> _Required work_
In the material below, reproduce every line from the one containing "genus: Thermopsis" through the final line, with both ends included. Leave the pictures out of your answer.

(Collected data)
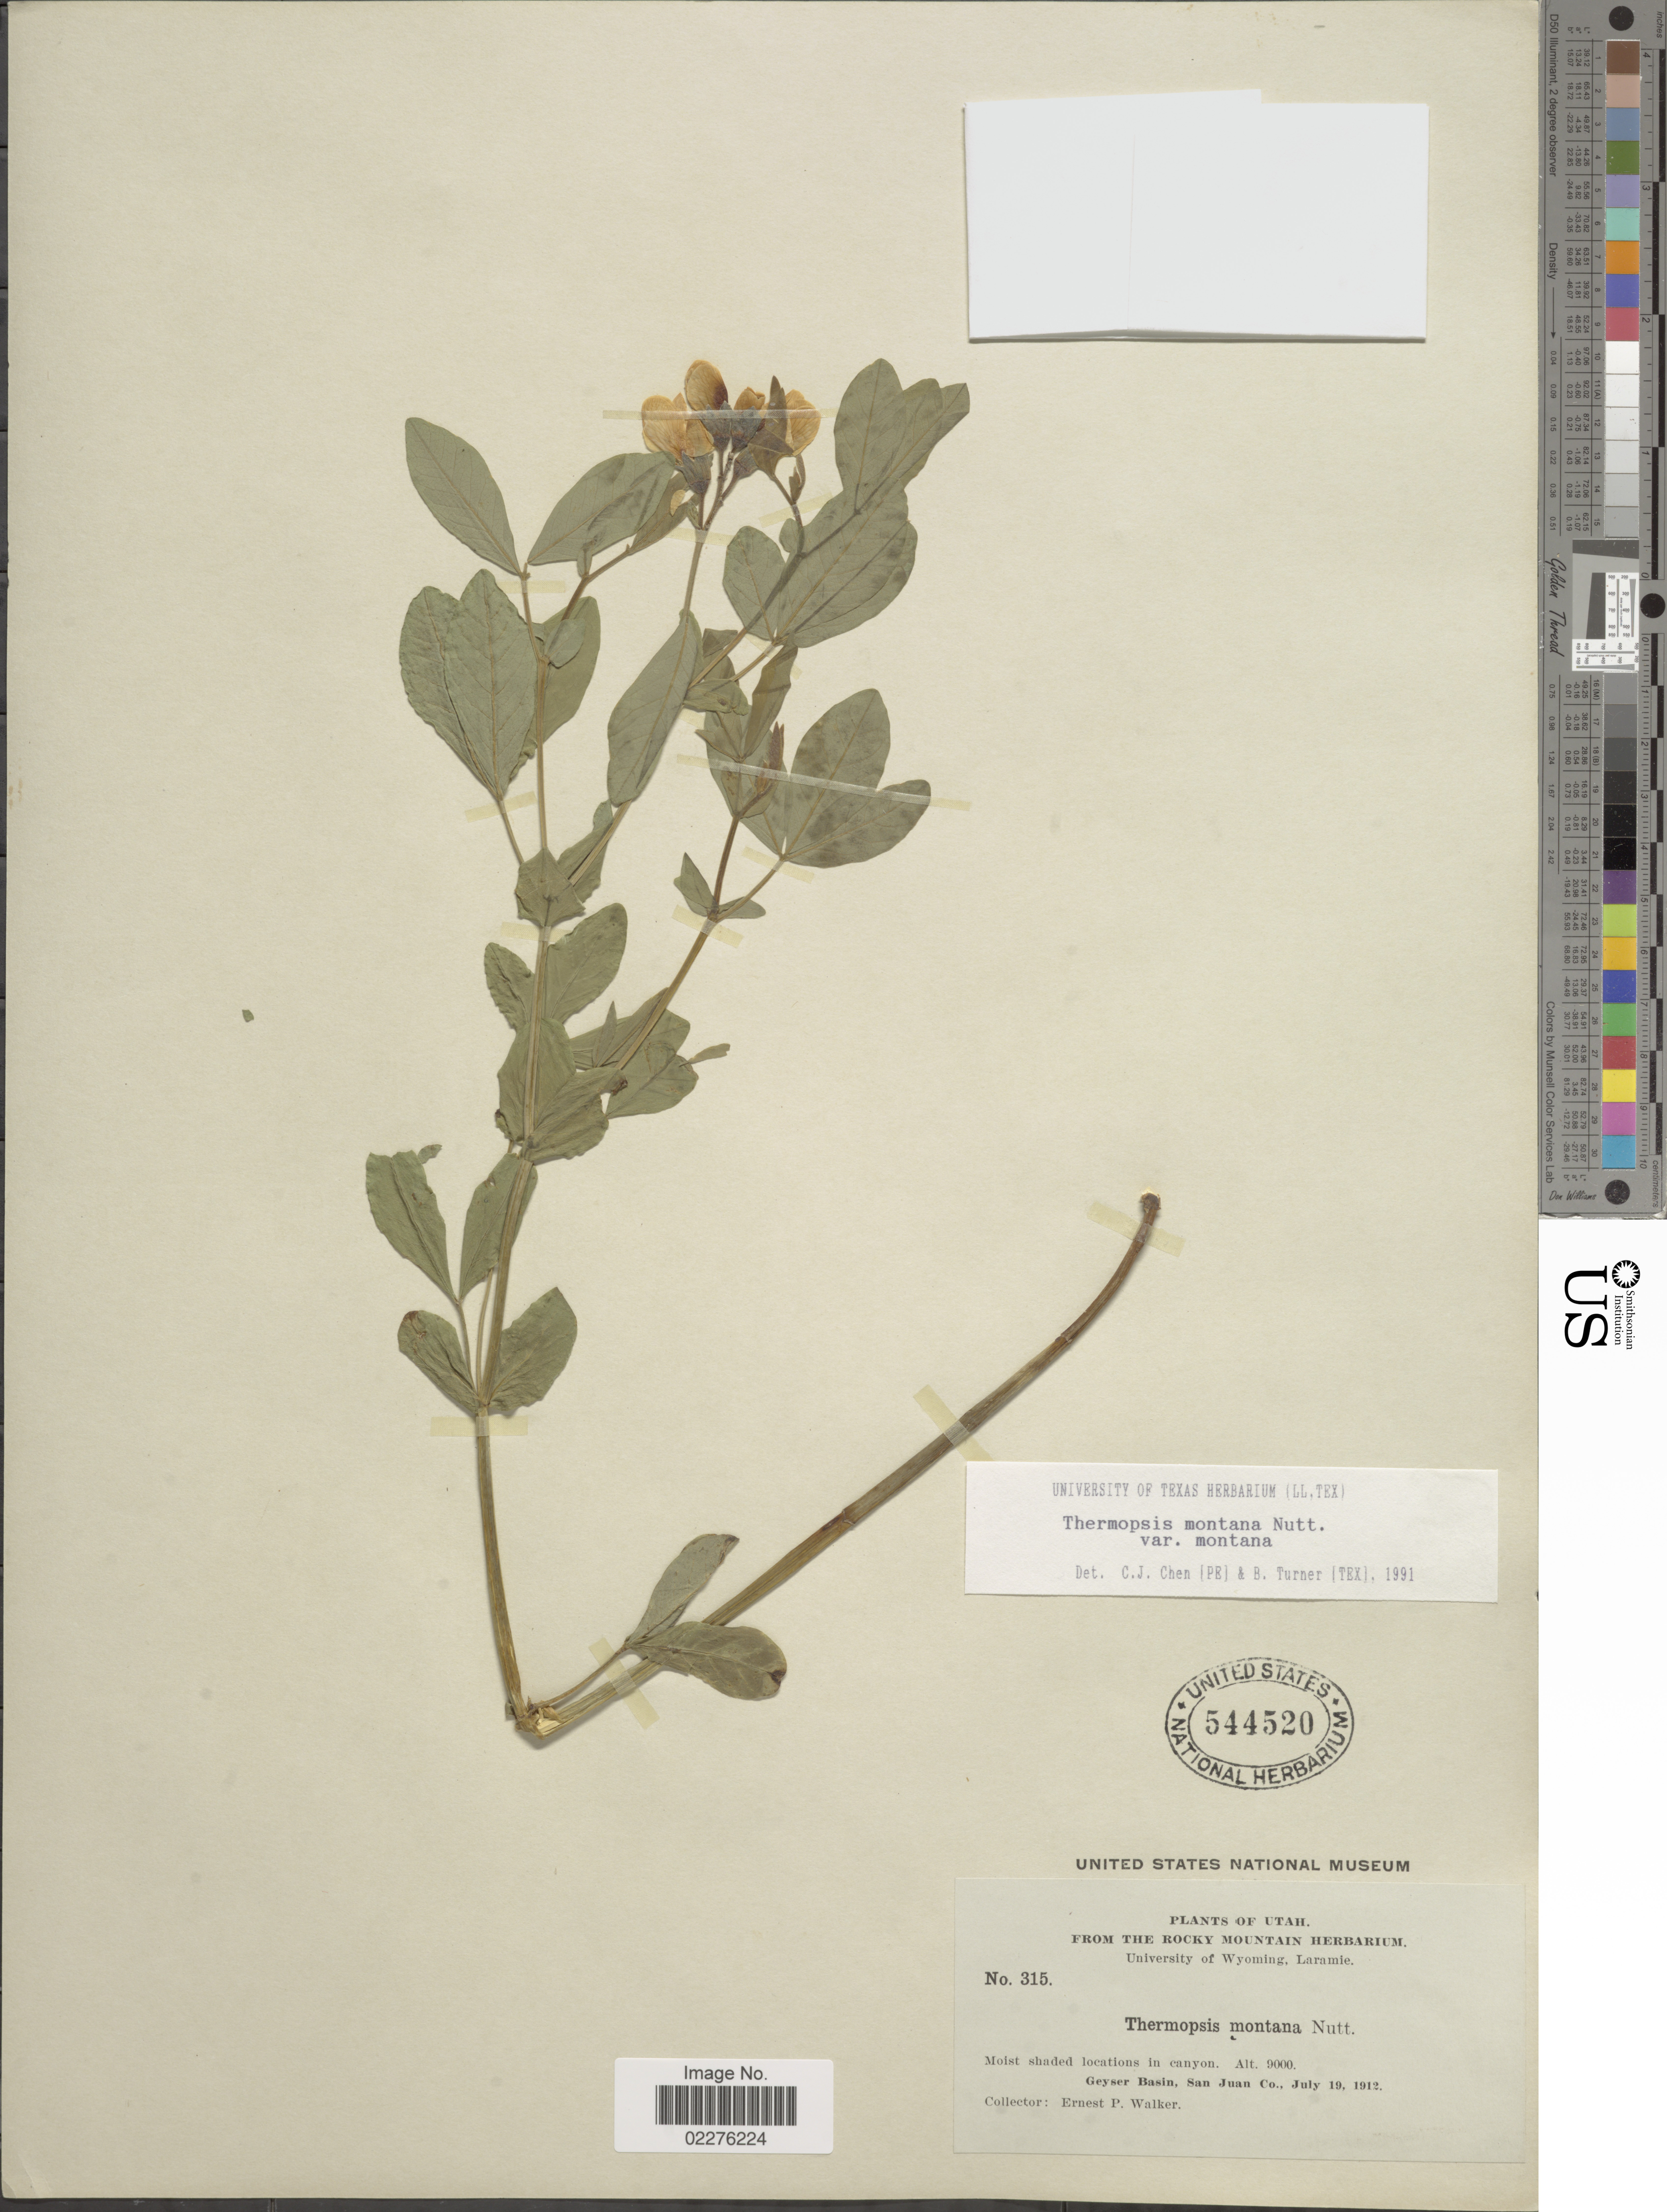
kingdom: Plantae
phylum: Tracheophyta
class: Magnoliopsida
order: Fabales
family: Fabaceae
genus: Thermopsis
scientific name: Thermopsis montana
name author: Nutt.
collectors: E. P. Walker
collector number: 315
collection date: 1912-07-19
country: United States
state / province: Utah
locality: Moist shaded location in canyon. geyser Basin, San Juan Co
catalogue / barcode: US 544520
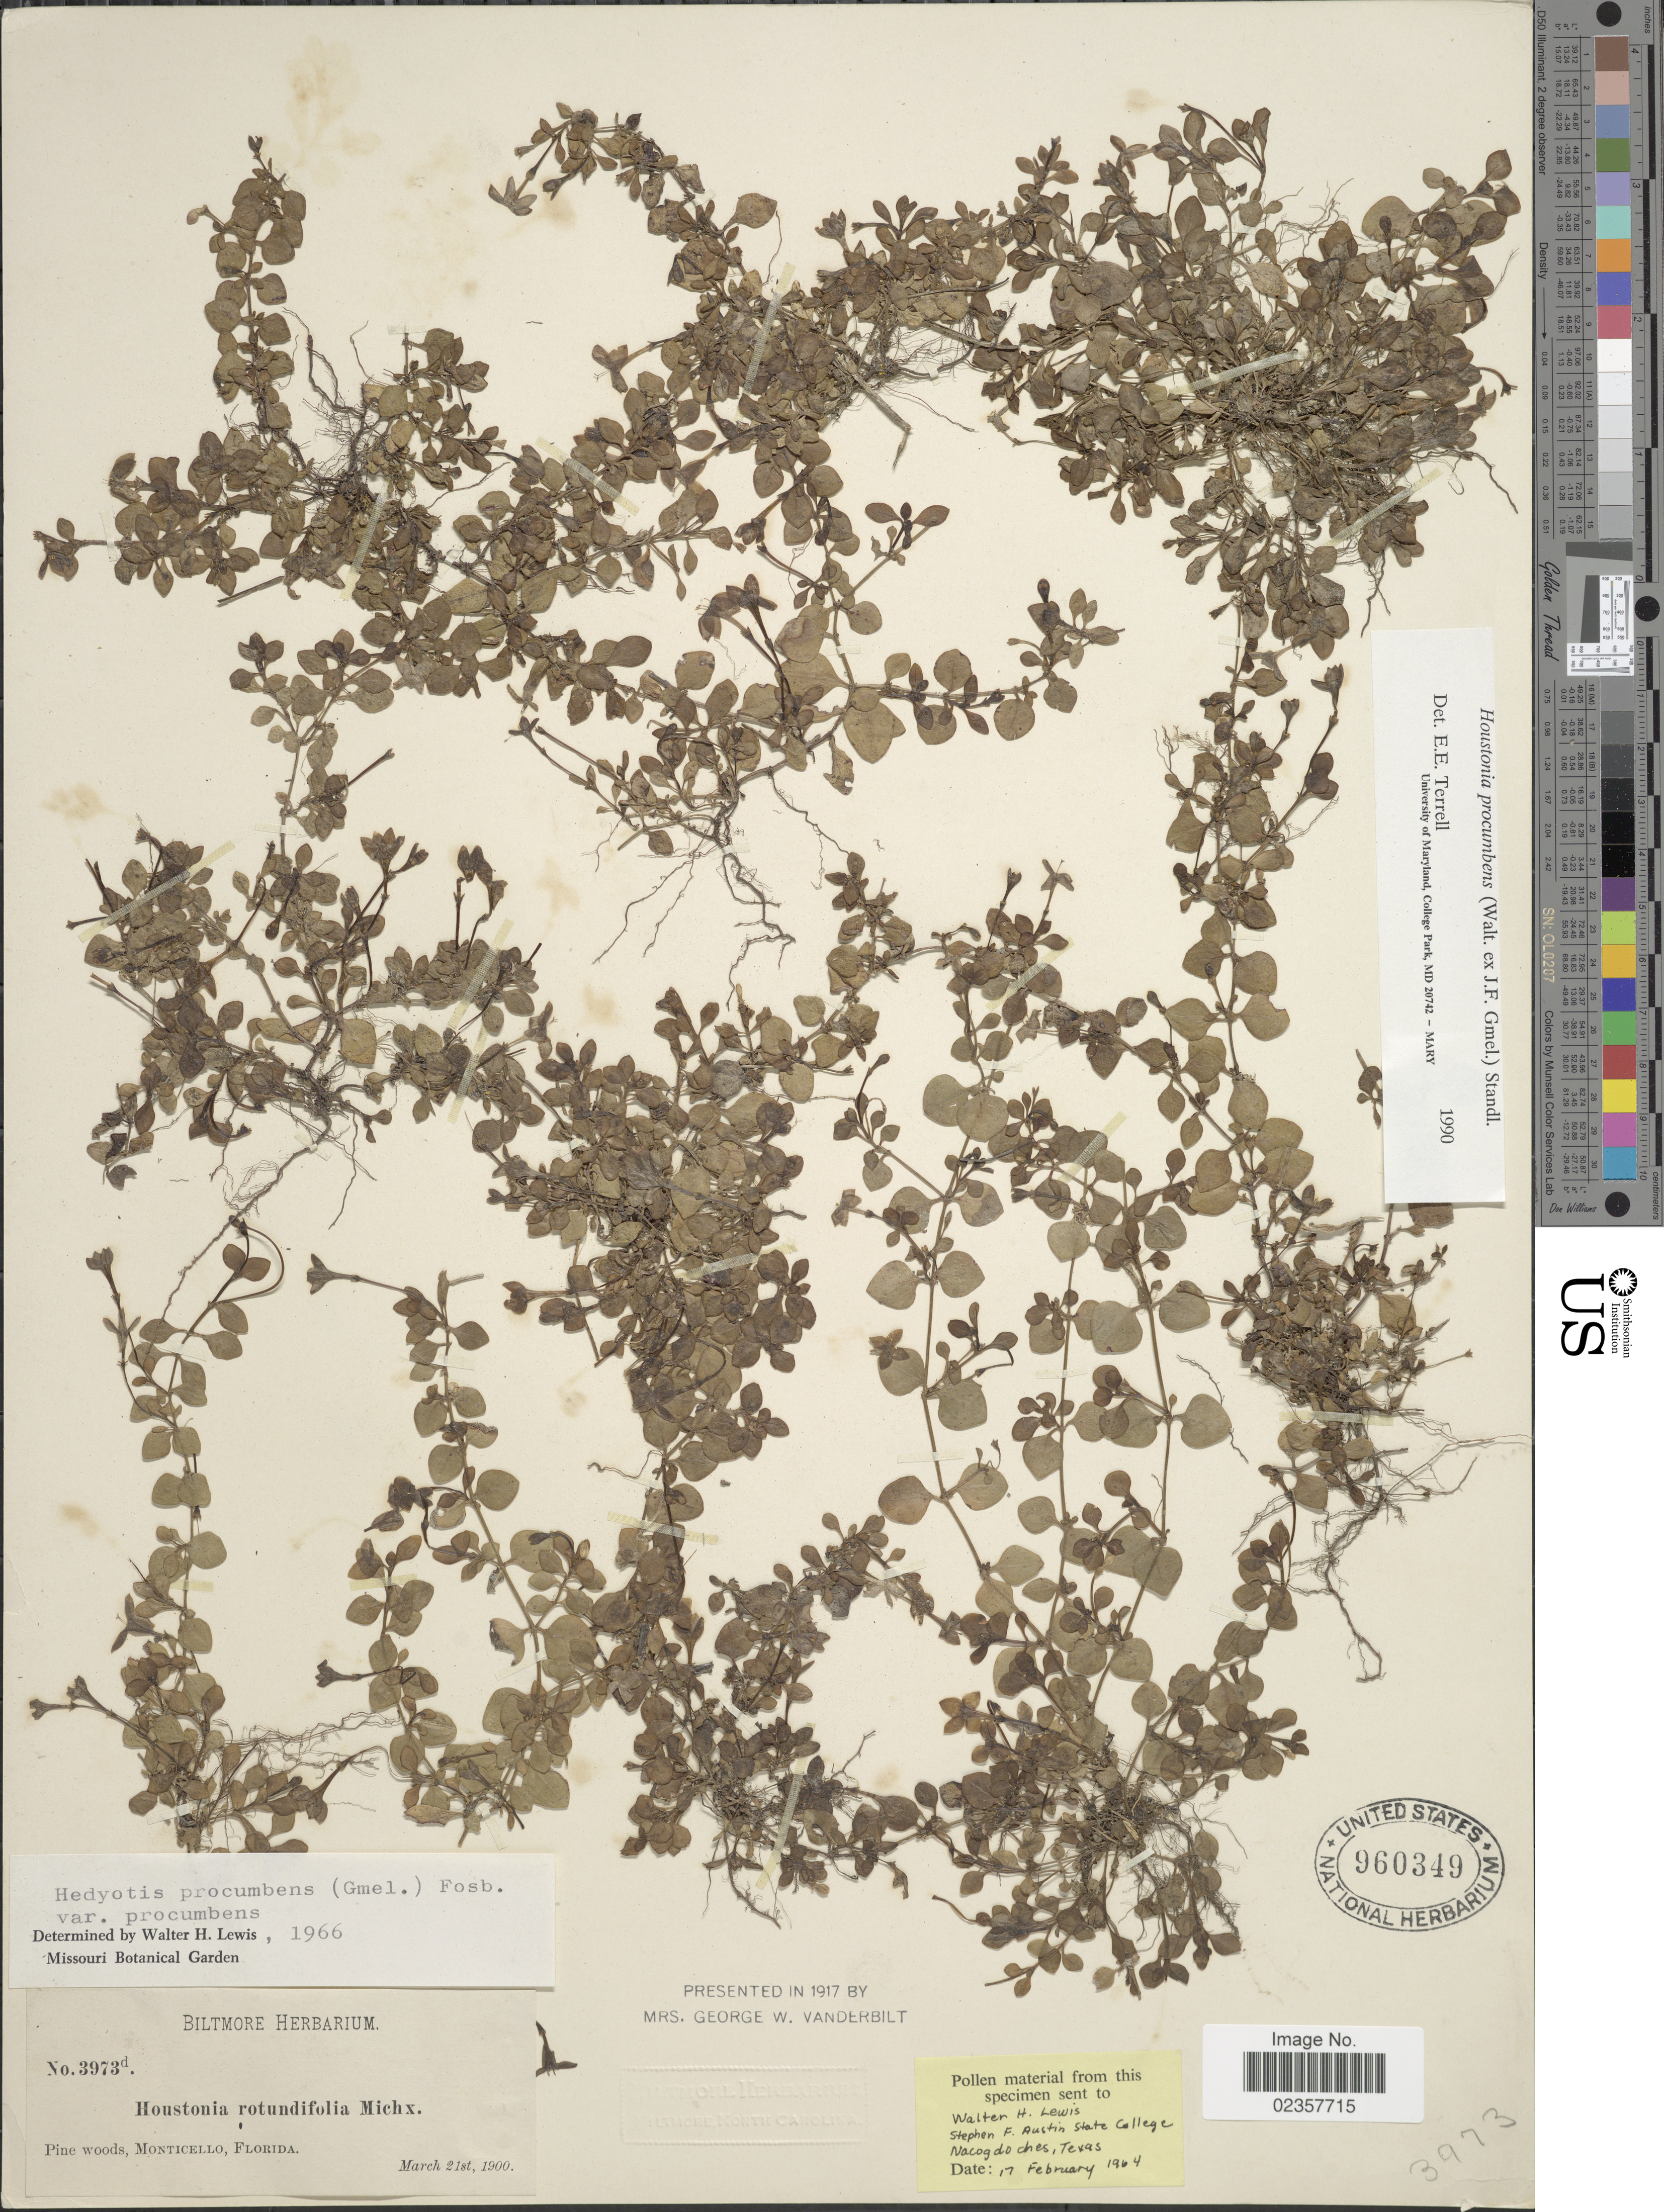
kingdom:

> _Answer for this exercise_
genus: Thermopsis
scientific name: Thermopsis montana
name author: Nutt.
collectors: E. P. Walker
collector number: 315
collection date: 1912-07-19
country: United States
state / province: Utah
locality: Moist shaded location in canyon. geyser Basin, San Juan Co
catalogue / barcode: US 544520
kingdom:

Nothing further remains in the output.